I destini dei due si scontrano: all’interno dello stravagante palazzo in cui abitano, tra feste chiassose, urla dei vicini svegliati in piena notte, un gatto senza nome, valigie sempre pronte e fughe dalla scala antincendio, cupido schioccherà la sua freccia. Dichiarato un classico della commedia americana “Colazione da Tiffany” fu reso celebre dall’ottima interpretazione dei due protagonisti e dalla loro complicità, l’icona incontrastata di stile Audrey Hepburn presta magnificamente il volto ad una vulnerabile ed eccentrica ragazza che cerca solamente un posto che la faccia sentire in pace come quando è da Tiffany e qualcuno che la salvi, mascherandosi da cinica e svampita donnetta.

Mentre George Peppard, lontano dall’essere il colonnello “Hannibal” della squadra degli A-Team, veste i panni dell’uomo moderno degli anni Sessanta, un romantico che non disdegna l’aiuto di una donna, che non si sente minacciato nella sua virilità, in trench, cravattino e brillantina fra i capelli, un uomo che nonostante tutto persevera in ciò che crede.

Tratto dall’omonimo romanzo di Truman Capote, la storia fu però modificata nella sceneggiatura di George Axelrod nominata all’Oscar. Il film fu diretto nel 1961 da uno dei più grandi maestri del genere, Blake Edwards, che segnò la pellicola con il suo inconfondibile tocco “rosa”, con le musiche affidate ad un fedele collaboratore del regista, il compositore Henry Mancini, che vinse due Oscar: uno per la colonna sonora e uno per la memorabile “Moon River”, il tema cantato dalla Hepburn in una scena del film.
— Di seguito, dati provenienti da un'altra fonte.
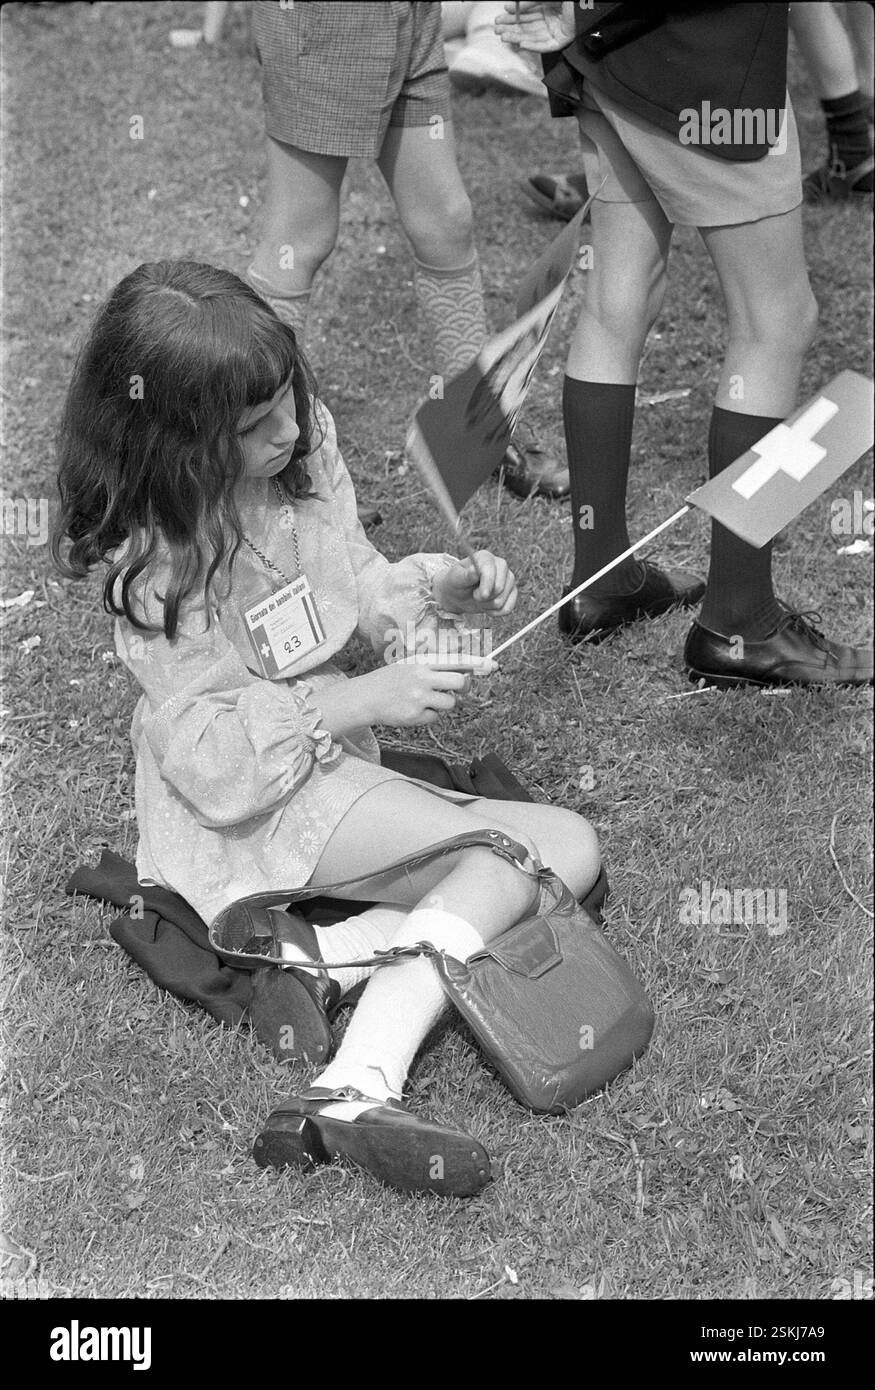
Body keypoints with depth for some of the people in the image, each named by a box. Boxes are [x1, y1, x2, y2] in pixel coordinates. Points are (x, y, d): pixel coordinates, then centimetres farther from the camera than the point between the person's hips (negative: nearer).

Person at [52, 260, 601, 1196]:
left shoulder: (301, 451, -3)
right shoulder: (162, 567, -24)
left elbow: (354, 584, 12)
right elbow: (216, 768, -24)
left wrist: (436, 587, -8)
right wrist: (361, 703, -27)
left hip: (331, 762, 8)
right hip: (250, 811, -8)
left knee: (568, 851, -2)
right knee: (531, 853, -20)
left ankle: (318, 956, -17)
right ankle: (360, 1081, -31)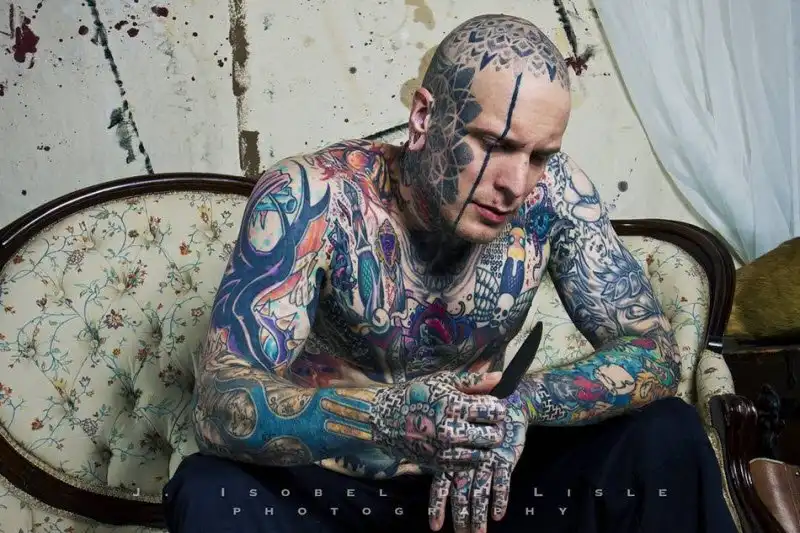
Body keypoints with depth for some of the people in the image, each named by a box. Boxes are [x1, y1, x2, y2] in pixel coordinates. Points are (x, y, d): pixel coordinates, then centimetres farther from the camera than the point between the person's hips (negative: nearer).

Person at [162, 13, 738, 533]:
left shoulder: (551, 191, -13)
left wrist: (518, 405, -33)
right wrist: (389, 415, -49)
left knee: (665, 437, -17)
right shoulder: (309, 199, -23)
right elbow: (221, 403, -30)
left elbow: (654, 352, -12)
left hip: (473, 485, 2)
Il mito e il fascino di questo lungometraggio, e della sua protagonista, sembra essere senza tempo. Ancora oggi infatti, vive radicato nella società contemporanea, seppur decisamente inflazionato dal potere dello star system, ci capita sempre più spesso di passare per un negozio e vedere una maglietta, una borsa, o un quadro raffigurante una scena o una celebre immagine dell’attrice tratta dalla pellicola.